- _EXERCISE TEXT_:

____

What are they going to charge you an on-line fee for single player? How much?


----------



## Overread (Feb 10, 2012)

Nopes, but they've made it so that in order to play singleplayer you've got to have your internet connection active the whole time - like an MMO - but for single player 

It's about the only kind of DRM that I generally oppose and avoid games with the features since I oft end up with a weaker connection - plus I see no reason that when playing singleplayer I should have any need to have my internet working


----------



## dwightdegroff (Feb 10, 2012)

Definitely looking forward to it, but the grumblings I'm hearing from people I know who are beta testing isn't very reassuring. 

Personally, I don't mind the on-line requirement for single player campaigns. I'd much rather them do that than force me to have the CD in the drive all of the time, etc. IIRC, the only requirement with SC2 was that you had to connect to the internet once every "X number of days" to "phone home" and "save your progress". I can't say I ran into the issue as I only play on my desktop with a reliable connection.

So, when is the new release date?


----------



## mishele (Feb 10, 2012)

2nd quarter? LOL 
So what were your friends in the beta "grumbling" about?
I tried to get into the beta...lol <----super geek now!!


----------



## dwightdegroff (Feb 10, 2012)

Well, primarily that it has lost a lot of the customization that was found in previous iterations(namely Diablo II). For example, you no longer choose stat increases, or abilities when you level up. Every barbarian will get the same increases at each level. As hack-and-slash as the "Diablo" series is, there has also been a large element of the "RPG" which is all about making choices that affect how your character looks in the end. I am hearing that this is missing in a big way from Diablo III. That said, I know that there have been big shake ups with the game recently and that they are still changing significant systems, etc.

____

- _EXCERPTED DATA_:
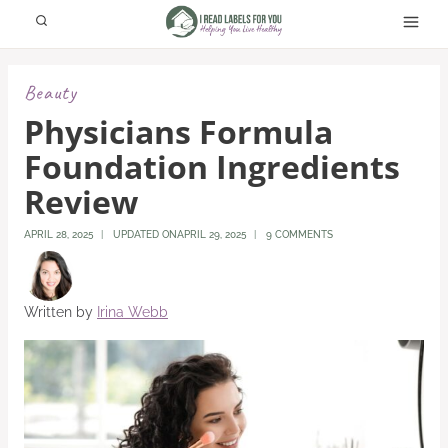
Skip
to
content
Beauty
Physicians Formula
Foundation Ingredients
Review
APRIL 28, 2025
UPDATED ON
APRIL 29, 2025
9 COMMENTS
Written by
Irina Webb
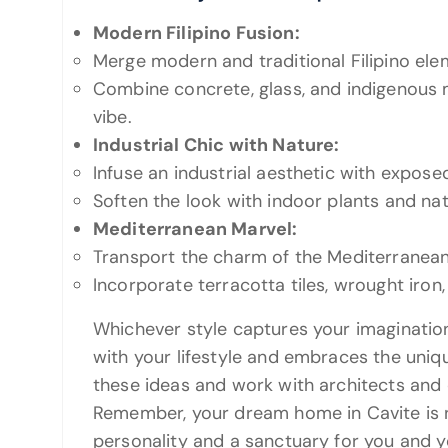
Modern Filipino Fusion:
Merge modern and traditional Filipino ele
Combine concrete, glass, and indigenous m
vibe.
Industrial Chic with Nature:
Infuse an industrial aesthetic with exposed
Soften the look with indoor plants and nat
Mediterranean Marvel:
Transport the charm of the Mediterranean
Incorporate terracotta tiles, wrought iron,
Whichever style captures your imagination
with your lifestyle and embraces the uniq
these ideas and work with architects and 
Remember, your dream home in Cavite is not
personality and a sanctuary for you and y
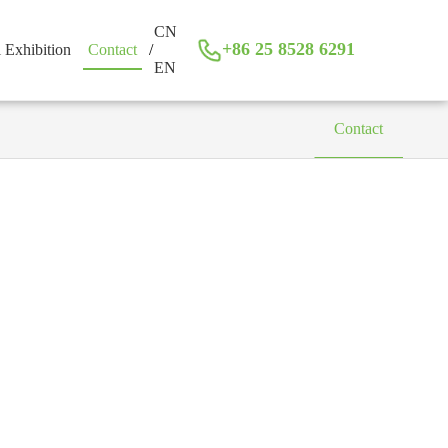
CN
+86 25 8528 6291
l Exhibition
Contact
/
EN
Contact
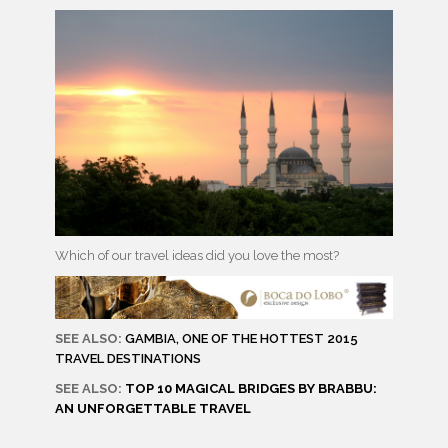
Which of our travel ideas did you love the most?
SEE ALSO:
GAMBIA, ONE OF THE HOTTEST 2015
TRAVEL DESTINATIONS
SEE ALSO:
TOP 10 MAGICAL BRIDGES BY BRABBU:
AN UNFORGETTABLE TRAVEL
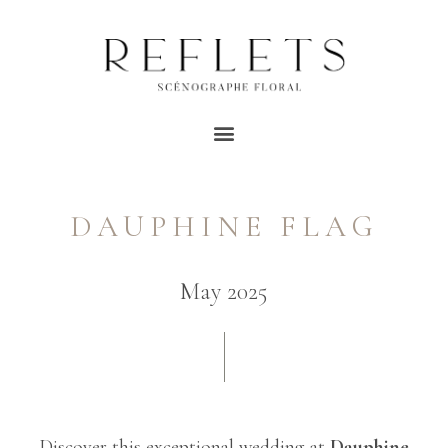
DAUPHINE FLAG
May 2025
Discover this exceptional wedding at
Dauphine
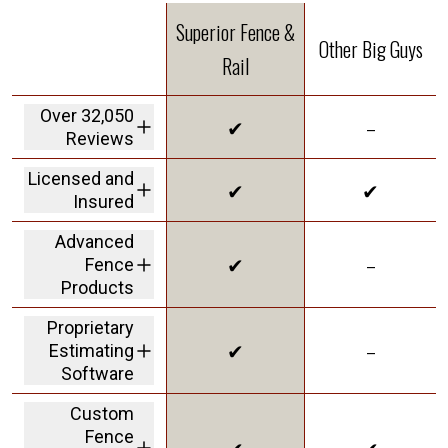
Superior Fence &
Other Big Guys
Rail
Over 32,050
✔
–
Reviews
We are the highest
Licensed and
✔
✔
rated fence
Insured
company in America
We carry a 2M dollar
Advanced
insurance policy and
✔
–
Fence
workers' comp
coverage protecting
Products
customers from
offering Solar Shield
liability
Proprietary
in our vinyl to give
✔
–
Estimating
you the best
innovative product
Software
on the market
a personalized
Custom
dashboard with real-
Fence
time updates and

____

- _DESCRIPTION OF THE TASK_:
Decide whether each statement agrees with the forum thread about the game's online requirement, answering yes or no and quoting the words of the thread that settle it.
1. Overread says an on-line fee will be charged for single player.
2. dwightdegroff prefers the on-line requirement to keeping the CD in the drive.
3. In Diablo III, players choose stat increases when they level up.
The lines are separate material and have nothing to do with the forum thread.

- _ANSWER TO THIS PROBLEM_:
1. No: "Nopes, but they've made it so that in order to play singleplayer you've got to have your internet connection active the whole time"
2. Yes: "I'd much rather them do that than force me to have the CD in the drive all of the time"
3. No: "you no longer choose stat increases, or abilities when you level up"